What's the argument here? That he's leaving her for the sake of the kids?
He's leaving her for himself. She'll still be mother of the children and it sounds like will be primary caregiver. He'll be in a different house and see his kids less. There's just no way to portray this as altruistic.
It really comes down to how you view life as an adult/parent. Is it a requirement that your desire for an attractive partner take a backseat to keeping your family together?
Posted on 10/30/23 at 10:15 am to northshorebamaman
quote:
would you maintain that he should stay with her for the sake of the kids?
Yes. When the child rearing is mostly done, she can eat herself into a starring role on a TLC reality show & he can go to the gym & a fit broad.
Posted on 10/30/23 at 10:16 am to CRW
quote:
The reallity is its the kids that suffer the most.Children should be the most important part in making a decision in wanting a divorce.People are selfish and only think of themselves these days.This affects kids for life but people dont GAF.ITS ALL ABOUT ME. Think about your children and suck it up until they are grown.You can get cooch anywhere.
Kids pick up when their parents hate each other. A lot of times they can end up in better situations after divorce where their home life isn’t full of fighting and hate even if it means they have two homes.

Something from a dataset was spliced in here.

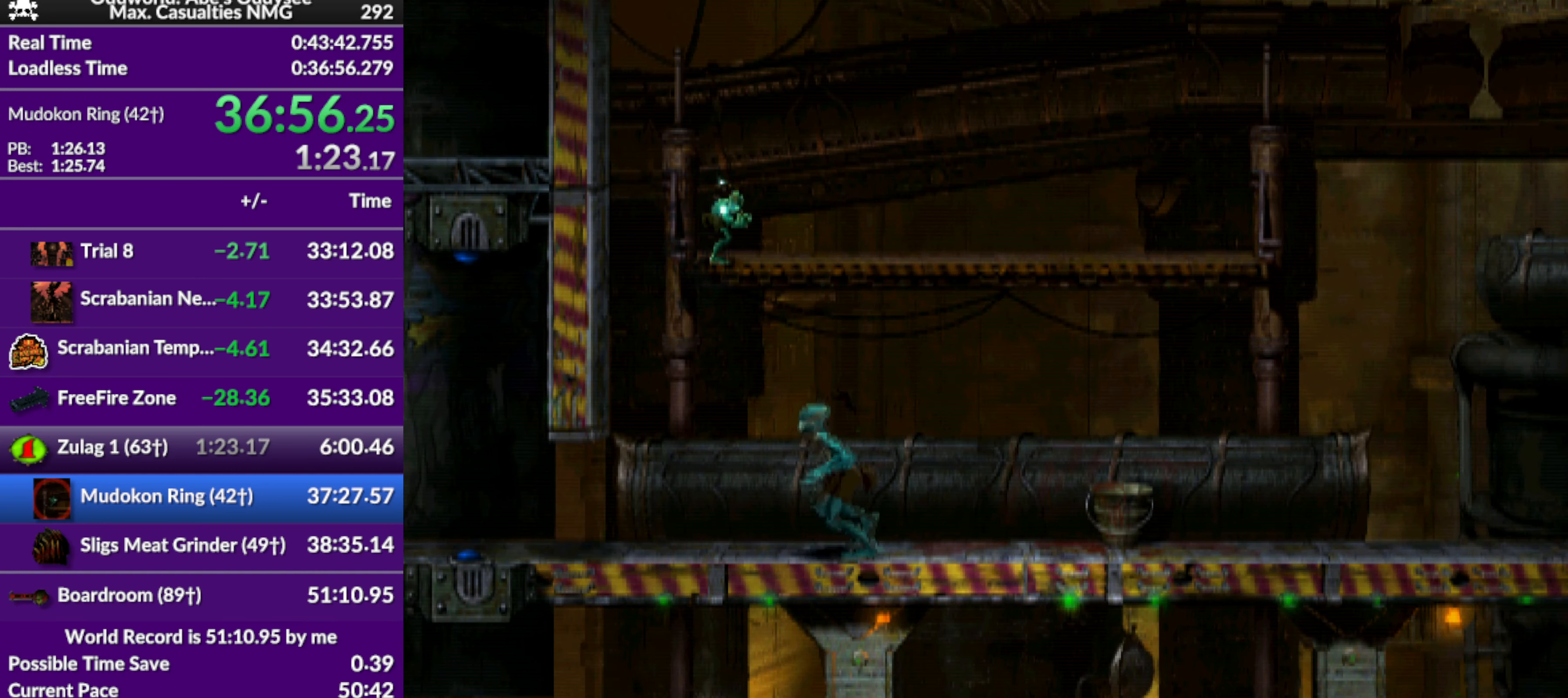
{"buttons": ["CROSS", "R1", "DPAD_LEFT"], "left_stick": "center", "events": []}
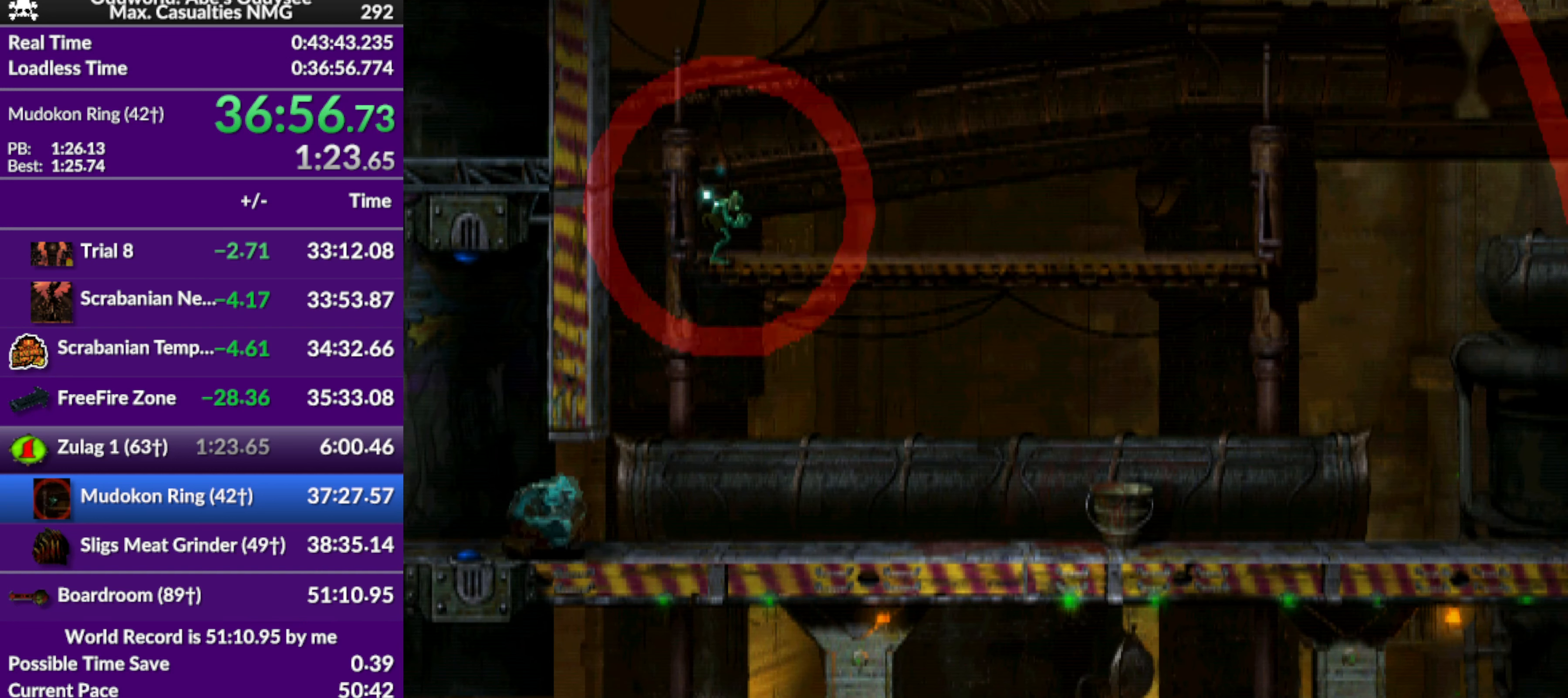
{"buttons": ["CROSS", "R1"], "left_stick": "center", "events": [[333, "DPAD_LEFT", "up"]]}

You need people who can keep their hate for each other in check, thats rare.
This post was edited on 10/30/23 at 10:19 am
Posted on 10/30/23 at 10:18 am to Dam Guide
The only thing better than sex with a fat girl is sex with a pregnant girl (7 months and above).
Posted on 10/30/23 at 10:19 am to Pettifogger
quote:
take a backseat to keeping your family together?
Not every marriage is better off lasting. I know several people that got divorced with kids. Yes there were some short term issues, but they all remarried and are great coparents together now.
Staying in a toxic marriage solely "for the kids" is not guaranteed to give the kids happiness.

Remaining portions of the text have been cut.